The visual display had taken as long as everything else put together. This wasn’t the first time Serenity had grumbled about his lack of an Illusion Affinity, but it was the first time he’d ever stopped to think that maybe he should fix the lack. Yes, he could make Energy work, but it really wasn’t very efficient, and there were times when a display was so useful!
Or … maybe he should just get a tablet and use his Magitech Affinity. That would probably be a better use of his time. It wasn’t like he was trying to do giant displays. Even if he was, he could probably use a projection system or something.
Serenity chuckled at his distraction and got back to work. He hooked the last few pieces together and watched the output to see what he’d get. He was expecting something location-related; maybe it would just repeat the location of the portal on the other side? That seemed redundant when the portal’s location circuit already knew it.

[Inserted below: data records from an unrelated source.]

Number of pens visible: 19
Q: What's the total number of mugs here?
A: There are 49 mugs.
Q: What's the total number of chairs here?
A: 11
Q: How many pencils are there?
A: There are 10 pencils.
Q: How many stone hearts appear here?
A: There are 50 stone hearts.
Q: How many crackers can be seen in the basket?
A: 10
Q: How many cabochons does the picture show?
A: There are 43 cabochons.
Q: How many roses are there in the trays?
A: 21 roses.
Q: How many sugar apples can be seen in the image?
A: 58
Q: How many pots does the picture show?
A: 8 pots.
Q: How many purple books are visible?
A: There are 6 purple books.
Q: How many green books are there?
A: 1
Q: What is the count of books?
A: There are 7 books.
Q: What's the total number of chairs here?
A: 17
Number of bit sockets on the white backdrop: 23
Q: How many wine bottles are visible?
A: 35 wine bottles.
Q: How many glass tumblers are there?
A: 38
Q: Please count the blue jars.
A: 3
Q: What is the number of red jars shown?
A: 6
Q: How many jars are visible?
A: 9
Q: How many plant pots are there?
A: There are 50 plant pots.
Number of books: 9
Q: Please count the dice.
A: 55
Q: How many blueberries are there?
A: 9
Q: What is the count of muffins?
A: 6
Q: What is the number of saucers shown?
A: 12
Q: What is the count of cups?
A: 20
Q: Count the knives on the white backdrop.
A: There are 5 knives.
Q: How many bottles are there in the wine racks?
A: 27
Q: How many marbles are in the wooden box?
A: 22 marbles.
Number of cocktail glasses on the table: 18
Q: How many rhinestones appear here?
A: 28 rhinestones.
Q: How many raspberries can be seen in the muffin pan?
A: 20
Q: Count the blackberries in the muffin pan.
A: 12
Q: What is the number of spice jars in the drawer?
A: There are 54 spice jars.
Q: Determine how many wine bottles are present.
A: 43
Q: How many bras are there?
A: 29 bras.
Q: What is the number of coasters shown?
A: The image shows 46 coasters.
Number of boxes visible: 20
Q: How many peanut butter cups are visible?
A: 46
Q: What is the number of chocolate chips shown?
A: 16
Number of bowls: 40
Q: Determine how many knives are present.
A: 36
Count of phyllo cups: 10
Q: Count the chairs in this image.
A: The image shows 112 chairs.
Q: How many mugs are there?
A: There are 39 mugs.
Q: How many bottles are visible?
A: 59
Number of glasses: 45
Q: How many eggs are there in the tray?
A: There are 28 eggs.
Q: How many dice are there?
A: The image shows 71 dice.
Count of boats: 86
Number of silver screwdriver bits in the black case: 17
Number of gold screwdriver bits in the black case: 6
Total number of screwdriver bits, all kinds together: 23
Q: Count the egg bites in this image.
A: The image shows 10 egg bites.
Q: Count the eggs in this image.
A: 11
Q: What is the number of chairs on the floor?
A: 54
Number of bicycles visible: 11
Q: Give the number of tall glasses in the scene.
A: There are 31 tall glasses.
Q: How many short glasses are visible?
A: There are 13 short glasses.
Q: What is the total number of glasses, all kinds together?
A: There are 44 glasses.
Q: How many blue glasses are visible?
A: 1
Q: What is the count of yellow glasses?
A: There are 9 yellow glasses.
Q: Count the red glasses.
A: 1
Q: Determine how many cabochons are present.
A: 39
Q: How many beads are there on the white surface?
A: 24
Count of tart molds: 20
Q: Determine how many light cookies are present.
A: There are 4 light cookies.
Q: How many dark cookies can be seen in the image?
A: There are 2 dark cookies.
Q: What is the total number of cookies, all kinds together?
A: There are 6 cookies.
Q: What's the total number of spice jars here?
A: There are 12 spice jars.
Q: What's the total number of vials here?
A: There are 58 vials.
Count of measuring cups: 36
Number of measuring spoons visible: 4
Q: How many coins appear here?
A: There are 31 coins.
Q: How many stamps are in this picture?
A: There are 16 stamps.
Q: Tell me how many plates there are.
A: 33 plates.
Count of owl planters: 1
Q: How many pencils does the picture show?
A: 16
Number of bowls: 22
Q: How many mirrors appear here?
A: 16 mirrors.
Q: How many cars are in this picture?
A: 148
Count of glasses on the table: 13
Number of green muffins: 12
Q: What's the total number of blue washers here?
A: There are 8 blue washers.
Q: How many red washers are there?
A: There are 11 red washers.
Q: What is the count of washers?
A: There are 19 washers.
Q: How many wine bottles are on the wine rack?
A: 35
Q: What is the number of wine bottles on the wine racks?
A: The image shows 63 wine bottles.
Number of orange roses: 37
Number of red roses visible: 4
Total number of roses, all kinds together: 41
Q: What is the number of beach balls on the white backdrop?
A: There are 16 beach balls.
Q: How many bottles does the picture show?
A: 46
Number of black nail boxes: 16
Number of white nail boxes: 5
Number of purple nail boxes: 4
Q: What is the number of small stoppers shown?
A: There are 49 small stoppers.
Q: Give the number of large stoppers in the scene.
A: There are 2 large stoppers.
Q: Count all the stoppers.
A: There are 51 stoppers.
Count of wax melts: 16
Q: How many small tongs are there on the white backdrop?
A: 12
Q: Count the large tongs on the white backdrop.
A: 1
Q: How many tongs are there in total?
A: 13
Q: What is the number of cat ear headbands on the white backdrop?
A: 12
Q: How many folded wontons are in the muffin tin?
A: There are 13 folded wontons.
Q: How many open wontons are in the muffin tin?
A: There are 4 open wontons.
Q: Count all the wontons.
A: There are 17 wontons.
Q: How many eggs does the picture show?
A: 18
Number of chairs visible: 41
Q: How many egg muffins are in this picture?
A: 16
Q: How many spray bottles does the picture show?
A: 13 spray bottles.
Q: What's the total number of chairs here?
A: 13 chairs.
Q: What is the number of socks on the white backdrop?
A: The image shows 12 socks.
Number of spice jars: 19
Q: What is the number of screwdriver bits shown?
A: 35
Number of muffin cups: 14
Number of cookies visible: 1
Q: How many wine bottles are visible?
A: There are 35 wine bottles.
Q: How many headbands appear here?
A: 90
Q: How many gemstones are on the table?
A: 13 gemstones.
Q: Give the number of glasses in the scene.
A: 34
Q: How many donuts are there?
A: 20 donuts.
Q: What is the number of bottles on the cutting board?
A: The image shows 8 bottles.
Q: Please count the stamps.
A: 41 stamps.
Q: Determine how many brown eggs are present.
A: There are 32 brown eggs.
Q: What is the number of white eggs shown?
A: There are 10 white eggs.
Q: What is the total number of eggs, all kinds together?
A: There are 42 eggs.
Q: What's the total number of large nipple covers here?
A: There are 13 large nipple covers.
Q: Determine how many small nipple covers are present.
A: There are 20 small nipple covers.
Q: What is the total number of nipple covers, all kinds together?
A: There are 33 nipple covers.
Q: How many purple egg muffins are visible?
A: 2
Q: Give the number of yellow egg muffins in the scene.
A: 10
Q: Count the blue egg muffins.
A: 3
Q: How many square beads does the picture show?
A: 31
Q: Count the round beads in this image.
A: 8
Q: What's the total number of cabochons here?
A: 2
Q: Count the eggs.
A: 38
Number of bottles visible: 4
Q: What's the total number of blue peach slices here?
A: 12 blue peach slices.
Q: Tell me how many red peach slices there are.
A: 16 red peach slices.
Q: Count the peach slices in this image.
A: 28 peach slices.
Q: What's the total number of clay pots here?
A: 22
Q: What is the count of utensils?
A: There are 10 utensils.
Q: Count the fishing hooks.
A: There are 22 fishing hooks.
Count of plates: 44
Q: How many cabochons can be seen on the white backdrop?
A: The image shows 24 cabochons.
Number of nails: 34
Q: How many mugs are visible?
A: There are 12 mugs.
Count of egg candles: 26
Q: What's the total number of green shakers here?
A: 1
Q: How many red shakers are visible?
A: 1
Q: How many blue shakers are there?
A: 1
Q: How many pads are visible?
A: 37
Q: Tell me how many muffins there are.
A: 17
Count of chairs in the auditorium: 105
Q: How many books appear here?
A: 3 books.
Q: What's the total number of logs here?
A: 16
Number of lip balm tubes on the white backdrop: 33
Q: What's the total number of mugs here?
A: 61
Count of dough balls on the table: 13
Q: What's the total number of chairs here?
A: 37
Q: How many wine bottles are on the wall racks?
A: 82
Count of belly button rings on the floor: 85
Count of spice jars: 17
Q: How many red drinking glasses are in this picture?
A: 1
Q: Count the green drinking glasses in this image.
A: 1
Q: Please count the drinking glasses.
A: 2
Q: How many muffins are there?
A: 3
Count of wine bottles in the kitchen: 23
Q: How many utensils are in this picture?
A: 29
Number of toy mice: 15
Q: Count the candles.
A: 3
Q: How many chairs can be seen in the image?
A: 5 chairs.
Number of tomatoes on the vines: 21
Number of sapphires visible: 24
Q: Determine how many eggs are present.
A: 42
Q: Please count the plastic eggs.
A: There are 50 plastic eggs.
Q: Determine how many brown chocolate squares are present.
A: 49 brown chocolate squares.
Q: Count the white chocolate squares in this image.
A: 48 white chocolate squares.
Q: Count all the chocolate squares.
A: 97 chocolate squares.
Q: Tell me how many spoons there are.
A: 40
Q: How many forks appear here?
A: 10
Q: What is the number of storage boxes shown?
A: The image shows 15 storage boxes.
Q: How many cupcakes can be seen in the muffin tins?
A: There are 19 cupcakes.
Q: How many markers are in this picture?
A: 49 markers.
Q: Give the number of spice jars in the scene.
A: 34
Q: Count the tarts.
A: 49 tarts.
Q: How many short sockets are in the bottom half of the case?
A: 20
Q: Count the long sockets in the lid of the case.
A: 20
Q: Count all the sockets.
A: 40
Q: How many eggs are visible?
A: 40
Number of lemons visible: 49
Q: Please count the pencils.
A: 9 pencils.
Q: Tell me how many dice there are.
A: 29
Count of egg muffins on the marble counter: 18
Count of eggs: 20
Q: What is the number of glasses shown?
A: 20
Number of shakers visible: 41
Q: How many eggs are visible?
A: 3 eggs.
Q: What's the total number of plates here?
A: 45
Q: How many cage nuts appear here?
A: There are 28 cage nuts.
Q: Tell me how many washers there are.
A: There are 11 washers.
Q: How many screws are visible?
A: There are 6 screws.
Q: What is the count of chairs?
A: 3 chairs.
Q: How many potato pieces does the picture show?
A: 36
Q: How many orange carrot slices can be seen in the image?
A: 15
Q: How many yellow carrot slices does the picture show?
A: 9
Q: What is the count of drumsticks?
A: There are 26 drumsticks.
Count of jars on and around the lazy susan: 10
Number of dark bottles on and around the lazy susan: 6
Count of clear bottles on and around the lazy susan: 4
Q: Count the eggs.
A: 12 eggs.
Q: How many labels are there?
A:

Or maybe it was doing some sort of compensation for movement? This portal wasn’t on the same planet after all; the one Serenity created was able to work with a simple relative position, but that wouldn’t work for an interplanetary portal. The relative distances were always changing. If that was all it was, it wouldn’t be particularly helpful but at least it would make sense. The loop would warrant further investigation, since it would somehow be managing the relative motion of two planets that were moving in very different directions; it at least seemed to be an extremely simple magical component, far simpler than any circuit that could do the equivalent.
It was a continuous string of numbers. Yes, they were numbers in Bridge, but Serenity could easily translate that. The problem was that they were numbers without context.